Boreal Caribou Health Research Program

In northeastern British Columbia, the boreal ecotype of woodland caribou is red-listed due to declines in numbers and distribution. Infectious diseases and other determinants of health are increasingly recognized as factors which may negatively impact caribou populations through direct and indirect effects on survival and reproduction, but no comprehensive caribou health assessments were available for this population.

Boreal caribou herd ranges and core habitats in northeastern British Columbia. From: British Columbia Ministry of the Environment. (2010). Science update for the boreal caribou (Rangifer tarandus caribou pop. 14) in British Columbia. Victoria, BC. 54 pp.

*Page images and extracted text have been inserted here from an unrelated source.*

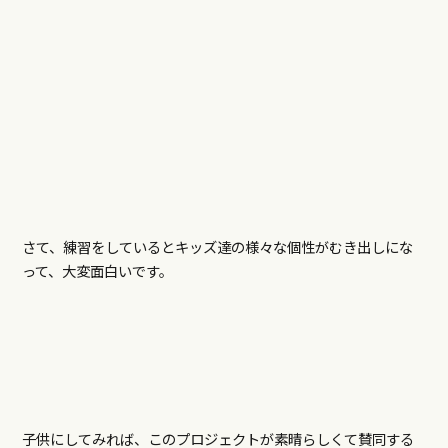
さて、練習をしているとキッズ達の様々な個性がむき出しにな
って、大変面白いです。
子供にしてみれば、このプロジェクトが素晴らしくて賛同する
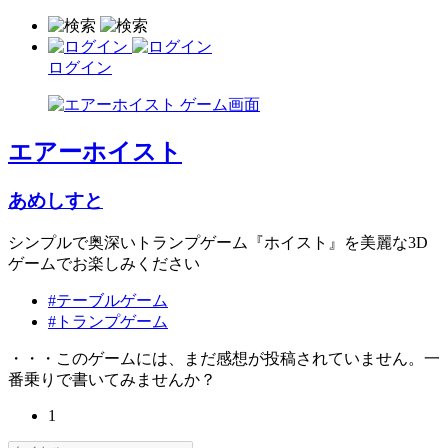
ログイン
エアーホイスト
あめしすと
シンプルで奥深いトランプゲーム『ホイスト』を美麗な3D
ゲームでお楽しみください
#テーブルゲーム
#トランプゲーム
・・・このゲームには、まだ感想が投稿されていません。一
番乗りで書いてみませんか？
1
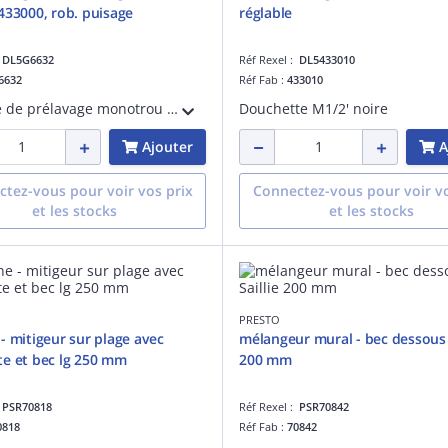
433000, rob. puisage
réglable
:
DL5G6632
Réf Rexel :
DL5433010
6632
Réf Fab :
433010
Combiné de prélavage monotrou avec mélangeur
Douchette M1/2' noire
Ajouter
A
tez-vous pour voir vos prix
Connectez-vous pour voir vo
et les stocks
et les stocks
PRESTO
- mitigeur sur plage avec
mélangeur mural - bec dessous S
e et bec lg 250 mm
200 mm
:
PSR70818
Réf Rexel :
PSR70842
0818
Réf Fab :
70842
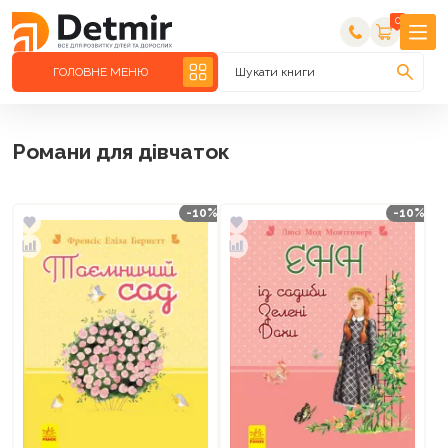
0
ГОЛОВНЕ МЕНЮ
Шукати книги
Романи для дівчаток
-10%
-10%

Map credit: BC Ministry of the Environment

In 2013, a Boreal Caribou Health Research Program (BCHRP) was created to address knowledge gaps on the health status of boreal caribou in BC. A comprehensive assessment model employing both traditional and emerging diagnostic tools to evaluate herd health was developed and is currently being applied across the 6 boreal caribou ranges. To date, biological samples collected from more than 200 live-captured or dead adult, primarily female caribou have been evaluated for exposure to or infection with selected bacterial, viral, and parasitic diseases. Other indices of health related to chronic physiological stress, immunity, nutrition, and toxicology are also being investigated. Preliminary results have identified potential threats to caribou health and fitness including evidence of probable trace nutrient deficiencies, infection with the protozoan parasite Neospora caninum, and significant hair loss related to infestation with winter ticks (Dermacentor albipictus). The bacterial pathogen Erysipelothrix rhusiopathiae was also identified in the tissues of five caribou which died during a period of higher than expected mortality in the spring and summer of 2013. To our knowledge, this is the first record of E. rhusiopathiae in free-ranging caribou from North America.

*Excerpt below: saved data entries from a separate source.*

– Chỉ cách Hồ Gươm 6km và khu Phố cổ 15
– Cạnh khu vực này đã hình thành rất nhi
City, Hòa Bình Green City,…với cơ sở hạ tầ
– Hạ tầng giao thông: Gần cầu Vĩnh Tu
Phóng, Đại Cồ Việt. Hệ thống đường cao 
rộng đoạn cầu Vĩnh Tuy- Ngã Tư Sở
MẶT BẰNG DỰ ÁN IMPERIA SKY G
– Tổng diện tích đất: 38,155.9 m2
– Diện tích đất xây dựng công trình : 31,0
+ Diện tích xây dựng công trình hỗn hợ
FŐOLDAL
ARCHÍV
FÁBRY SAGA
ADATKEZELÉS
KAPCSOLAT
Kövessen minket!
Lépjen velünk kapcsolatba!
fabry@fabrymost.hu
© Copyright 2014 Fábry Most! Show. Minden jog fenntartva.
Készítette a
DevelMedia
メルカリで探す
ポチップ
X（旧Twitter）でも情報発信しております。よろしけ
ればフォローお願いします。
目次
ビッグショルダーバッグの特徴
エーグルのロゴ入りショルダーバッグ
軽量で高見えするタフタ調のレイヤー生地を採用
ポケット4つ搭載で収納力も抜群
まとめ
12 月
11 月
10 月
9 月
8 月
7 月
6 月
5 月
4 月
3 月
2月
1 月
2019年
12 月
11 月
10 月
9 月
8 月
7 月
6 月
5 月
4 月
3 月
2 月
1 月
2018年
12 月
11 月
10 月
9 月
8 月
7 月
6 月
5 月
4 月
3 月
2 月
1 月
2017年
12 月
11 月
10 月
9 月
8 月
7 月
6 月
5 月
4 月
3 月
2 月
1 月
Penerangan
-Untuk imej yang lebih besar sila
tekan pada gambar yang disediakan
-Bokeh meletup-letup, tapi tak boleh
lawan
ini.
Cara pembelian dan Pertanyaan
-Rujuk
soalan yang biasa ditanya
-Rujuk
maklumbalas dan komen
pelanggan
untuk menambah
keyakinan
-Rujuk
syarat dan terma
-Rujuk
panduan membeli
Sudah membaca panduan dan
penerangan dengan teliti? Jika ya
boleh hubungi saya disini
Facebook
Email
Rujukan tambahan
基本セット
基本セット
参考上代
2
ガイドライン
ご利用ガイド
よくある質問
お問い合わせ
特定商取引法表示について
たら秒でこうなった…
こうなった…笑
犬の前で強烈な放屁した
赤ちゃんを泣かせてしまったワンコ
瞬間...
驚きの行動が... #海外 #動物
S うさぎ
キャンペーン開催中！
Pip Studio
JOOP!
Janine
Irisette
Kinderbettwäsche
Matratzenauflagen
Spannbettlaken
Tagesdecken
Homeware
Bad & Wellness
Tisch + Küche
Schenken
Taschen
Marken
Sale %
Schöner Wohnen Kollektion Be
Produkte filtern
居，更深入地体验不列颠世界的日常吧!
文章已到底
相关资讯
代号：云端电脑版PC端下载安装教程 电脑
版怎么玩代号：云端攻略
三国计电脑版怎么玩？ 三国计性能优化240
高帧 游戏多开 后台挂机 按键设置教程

Ongoing research under this program is focused on improving our understanding of the ecology and overall significance of selected pathogens as well as a broader evaluation of temporal and spatial relationships between larger-scale (landscape level) factors and caribou health, reproduction, and survival. This work will provide a novel and detailed picture of herd level health status and will inform boreal caribou management and conservation initiatives in the region. Strategies to evaluate, monitor, and protect the health of boreal caribou developed as part of the BCHRP will also benefit other woodland caribou conservation initiatives in BC and elsewhere and provide a starting point for similar studies in other ungulate species.

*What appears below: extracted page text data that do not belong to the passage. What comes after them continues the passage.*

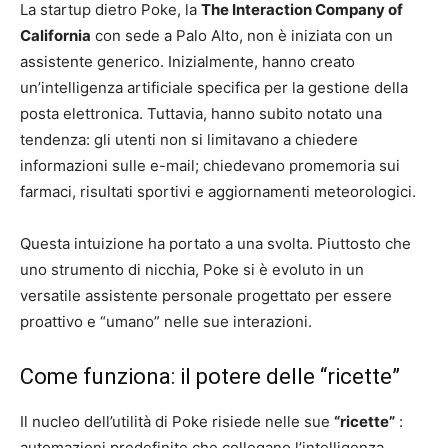
La startup dietro Poke, la
The Interaction Company of
California
con sede a Palo Alto, non è iniziata con un
assistente generico. Inizialmente, hanno creato
un’intelligenza artificiale specifica per la gestione della
posta elettronica. Tuttavia, hanno subito notato una
tendenza: gli utenti non si limitavano a chiedere
informazioni sulle e-mail; chiedevano promemoria sui
farmaci, risultati sportivi e aggiornamenti meteorologici.
Questa intuizione ha portato a una svolta. Piuttosto che
uno strumento di nicchia, Poke si è evoluto in un
versatile assistente personale progettato per essere
proattivo e “umano” nelle sue interazioni.
Come funziona: il potere delle “ricette”
Il nucleo dell’utilità di Poke risiede nelle sue
“ricette”
:
automazioni predefinite che collegano l’intelligenza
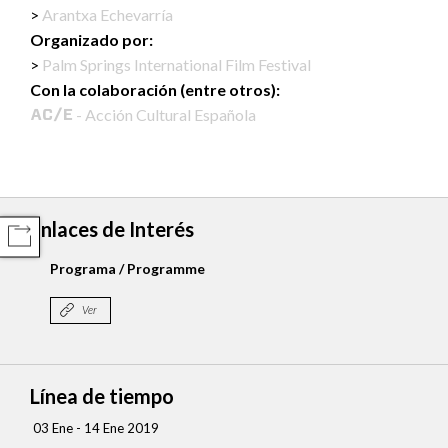
Arantxa Echevarría
Organizado por:
Palm Springs International Film Festival
Con la colaboración (entre otros):
- Acción Cultural Española
Enlaces de Interés
COMPARTIR
Programa / Programme
Ver
Línea de tiempo
03 Ene - 14 Ene 2019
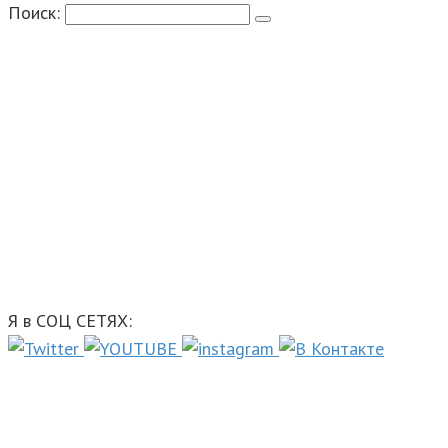
Поиск:
Я в СОЦ СЕТЯХ:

Photo courtesy of Brad & Diane Culling, Diversified Environmental Services Inc. Fort S. John, BC

Photo courtesy of Brad & Diane Culling, Diversified Environmental Services Inc. Fort S. John, BC


Severe hair loss associated with winter tick infestation on the neck, shoulders and body of an adult female boreal caribou. Photo courtesy of Brad and Diane Culling, Diversified Environmental Services Inc. Fort St. John, BC

The BCHRP was initiated and is led by the BC Ministry of Forests, Lands and Natural Resource Operations. Collaborating partners include CWHC Alberta, University of Calgary, and the Government of the Northwest Territories, along with staff and private organizations.